Non-self-touching paths in plane graphs

• Published in: Annales de l'Institut Henri Poincaré. D. Combinatorics, physics and their interactions
• Main Author: Grimmett, Geoffrey R.
• Format: Journal Article
• Language: English
• Published: 06.08.2025
• ISSN: 2308-5827; 2308-5835
• DOI: 10.4171/aihpd/214

A path in a graph G is called non-self-touching if two vertices are neighbours in the path if and only if they are neighbours in the graph. We investigate the existence of doubly infinite non-self-touching paths in infinite plane graphs.The matching graph G_{*} of an infinite plane graph G is obtained by adding all diagonals to all faces, and it plays an important role in the theory of site percolation on G . The main result of this paper is a necessary and sufficient condition on G for the existence of a doubly infinite non-self-touching path in G_{*} that traverses some diagonal.
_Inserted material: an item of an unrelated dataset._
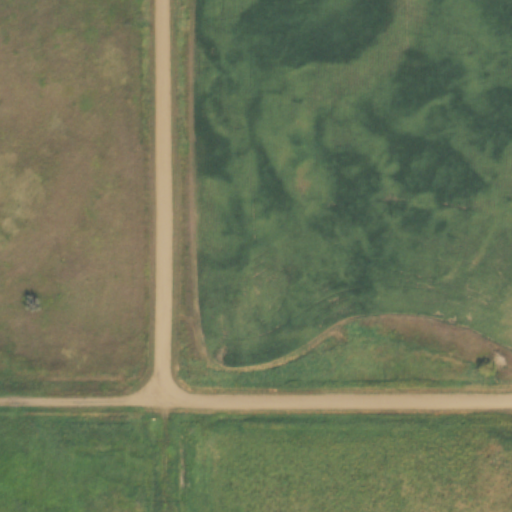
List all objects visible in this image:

This is a key step in proving, for quasi-transitive G , that the critical points of site percolation on G and G_{*} satisfy the strict inequality p_{\mathrm{c}}(G_{*}) < p_{\mathrm{c}}(G) , and it complements the earlier result of Grimmett and Li [Random Struct. Alg. 65 (2024) 832–856], proved by different methods, concerning the case of transitive graphs. Furthermore, it implies, for quasi-transitive graphs, that p_{\mathrm{u}}(G) + p_{\mathrm{c}}(G) \ge 1 , with equality if and only if the graph G_{\Delta} , obtained from G by emptying all separating triangles, is a triangulation. Here, p_{\mathrm{u}} is the critical probability for the existence of a unique infinite open cluster.